Você pode ter o perfil da sua liderança traçado por uma contabilidade – Parte II

Na segunda parte da série de textos, conheça outros tipos de liderança que a contabilidade pode auxiliar a traçar.

Como promessa é dívida, chegamos com o segundo texto dos artigos que irão falar sobre a série de perfis de lideranças em uma empresa e como esses perfis podem ser traçados através de serviços de contabilidade. Você, como líder de uma empresa, precisa estar focado em qual perfil de liderança se encaixa melhor à sua equipe de trabalho, sua empresa e também o melhor método para conquistar o seu mercado. Confira, então, a segunda parte da série de artigos sobre o tema liderança e saiba como a contabilidade pode ser uma mão na roda nessa sua busca pela postura perfeita como líder.

Marca-passo

O perfil do líder marca-passo é o fascínio por números, metas, objetivos etc. Tende a ser empenhado, porém, centralizador, o que é totalmente prejudicial no senso de equipe. Num âmbito geral, o líder marcador de passo tende a cobrar o mesmo empenho de todos os seus liderados, sem entender o perfil de cada um.

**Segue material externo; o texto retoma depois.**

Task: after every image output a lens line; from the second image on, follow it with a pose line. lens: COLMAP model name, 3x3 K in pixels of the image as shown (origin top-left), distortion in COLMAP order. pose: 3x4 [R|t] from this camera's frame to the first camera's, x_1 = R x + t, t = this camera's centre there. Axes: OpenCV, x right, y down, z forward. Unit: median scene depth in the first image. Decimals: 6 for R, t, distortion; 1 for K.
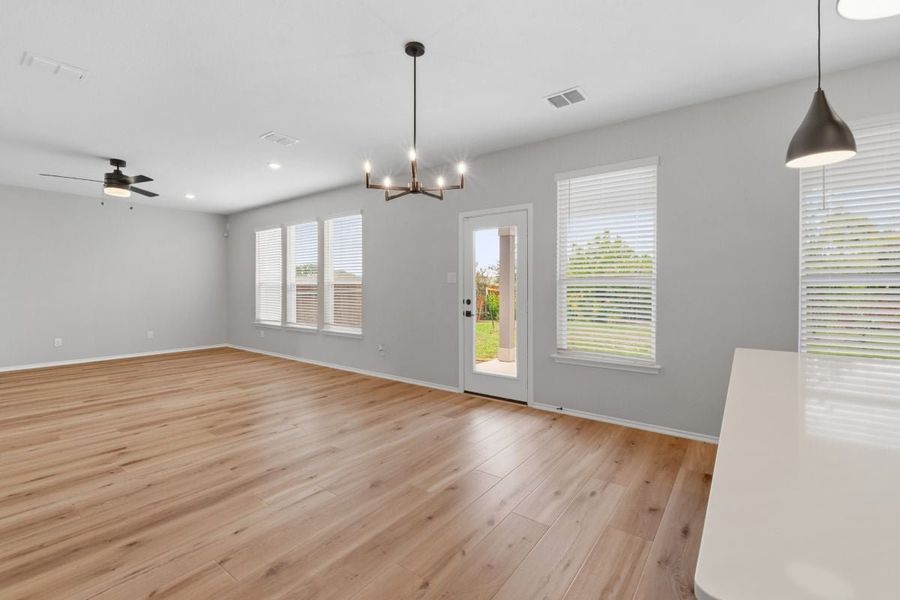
lens RADIAL K [[385.5, 0, 444.3], [0, 385.5, 291.0], [0, 0, 1]] dist [-0.010654, 0.000935]
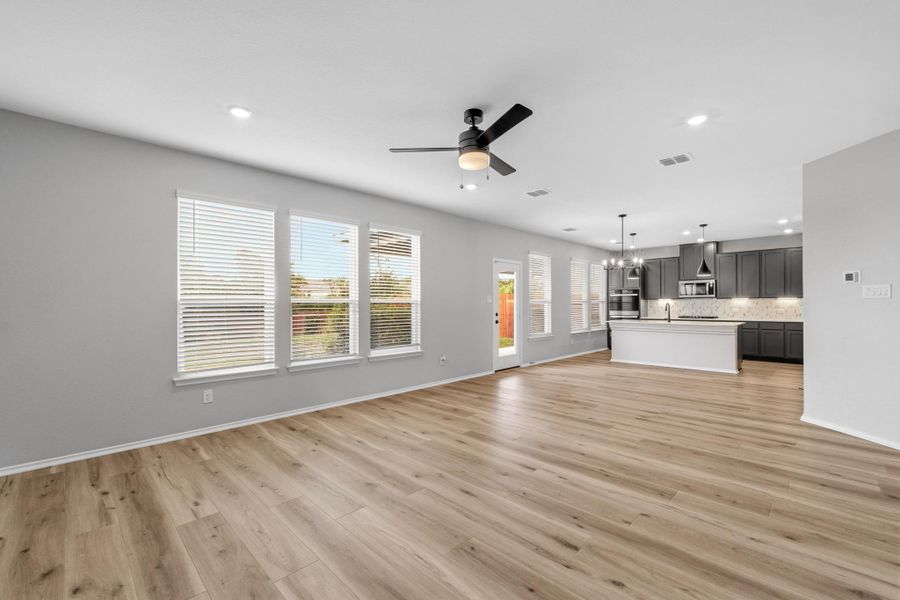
lens RADIAL K [[385.5, 0, 446.0], [0, 385.5, 301.4], [0, 0, 1]] dist [-0.010654, 0.000935]
pose [[0.146471, 0.004502, 0.989205, -1.525474], [0.011367, 0.999916, -0.006234, -0.017523], [-0.989150, 0.012157, 0.146408, 0.962455]]
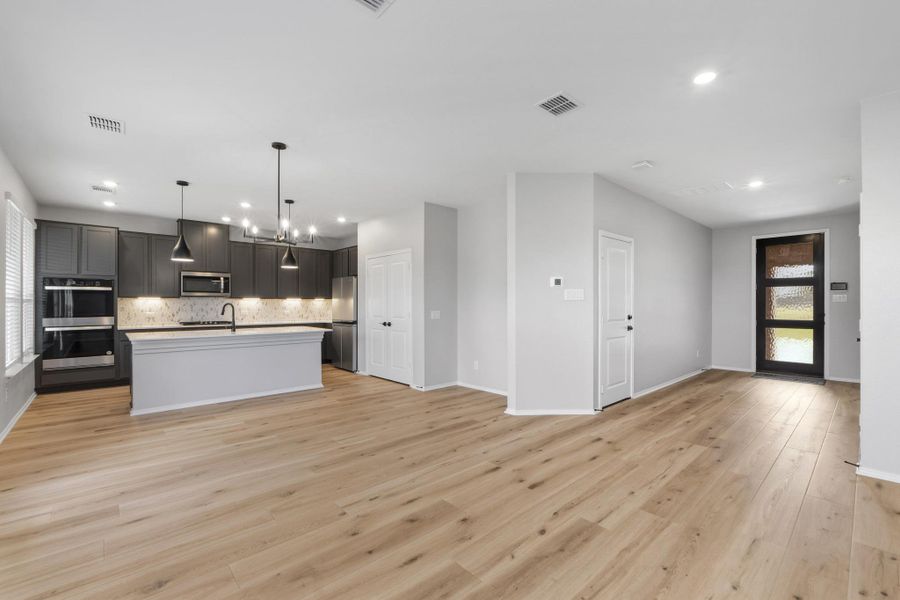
lens RADIAL K [[385.5, 0, 448.0], [0, 385.5, 305.7], [0, 0, 1]] dist [-0.010654, 0.000935]
pose [[-0.982084, -0.002300, 0.188432, -0.525513], [-0.000189, 0.999937, 0.011219, -0.015405], [-0.188446, 0.010983, -0.982022, 1.230449]]
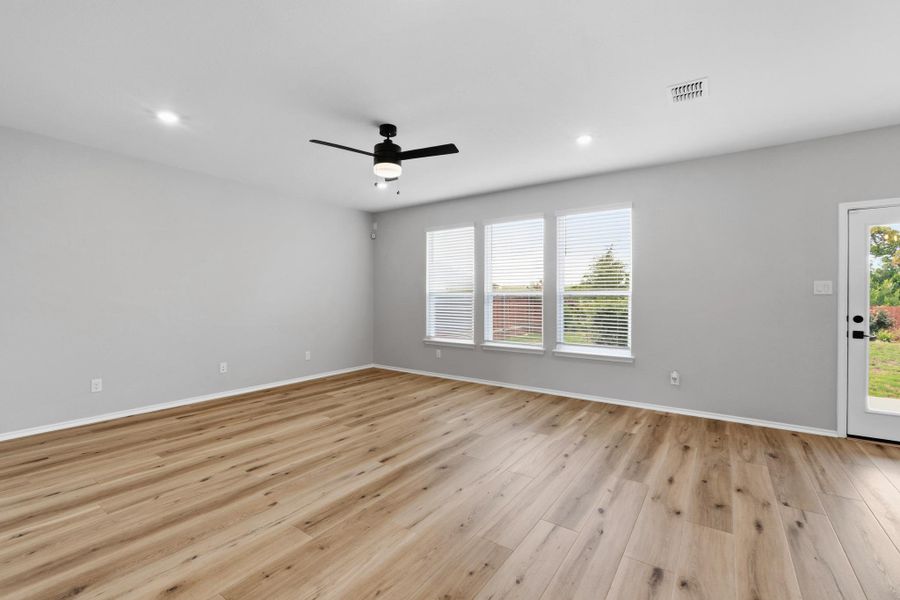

Outro ponto que o líder marca-passo tem que ficar atento é a sua saúde, física e mental, já que tudo em excesso faz mal, e isso não é diferente quando falamos sobre trabalho.

O papel da contabilidade é fazer todo o mapeamento do líder, equipe, produto ou serviço comercializado, além do contexto do mercado, clientes, concorrência, posturas, demonstrando ao líder acertos e erros, além de um posicionamento médio para que ele não entre em excesso e consiga motivar a equipe dentro de um universo que não gere conflitos.

Paizão

Tem como costume o bom relacionamento com os seus liderados, assumindo uma postura de conselheiro, apagador de incêndio e agregando ao quesito pessoal em todos os setores do departamento em que ele lidera.

Porém, muito embora o ambiente do trabalho seja o melhor possível com esse tipo de perfil de líder à frente, os resultados podem ser afetados pela falta de críticas construtivas e cobrança.

Por ser mais emocional do que racional, o líder paizão acaba deixando de lado o fator numérico em detrimento do fator humano, o que é um ato singelo, mas que pode colocar tudo a perder no desempenho da empresa. Além do mais, a tendência é ele ficar em cima do muro e não se sair bem na resolução de conflitos.

Ao identificar as falhas do líder paternal na empresa, a contabilidade precisa atentá-lo quanto a importância de ter a equipe em sua rédia, resolvendo conflitos e gerando resultado, já que apenas saber gerir pessoas não é o suficiente quando falamos do mundo dos negócios.

Professor

A princípio, é comum termos uma percepção de semelhança entre o líder professor e o líder de postura mais paternal. E qualquer semelhança não é mera coincidência, já que ambos procuram estar sempre atentos em agregar à equipe, o que é bastante louvável. Contudo, as semelhanças param por aí, pois a forma na qual o professor agrega a sua equipe é diferente do paizão.

Enquanto o líder paternal é mais coração, o professor é um cara mais técnico e que detém do conhecimento ao seu favor. A sua postura pode motivar a sua equipe, estando bem alinhada, dentro de uma gestão profissional. Mas ele, também, precisará entender que nem tudo é treinamento e capacitação, o que é fundamental, mas não 100% do trabalho.

O autoconhecimento é fundamental na hora de se trabalhar a gestão de equipe por meio de um líder professor, cabendo assim a contabilidade traçar a medida entre o líder professor e o paizão.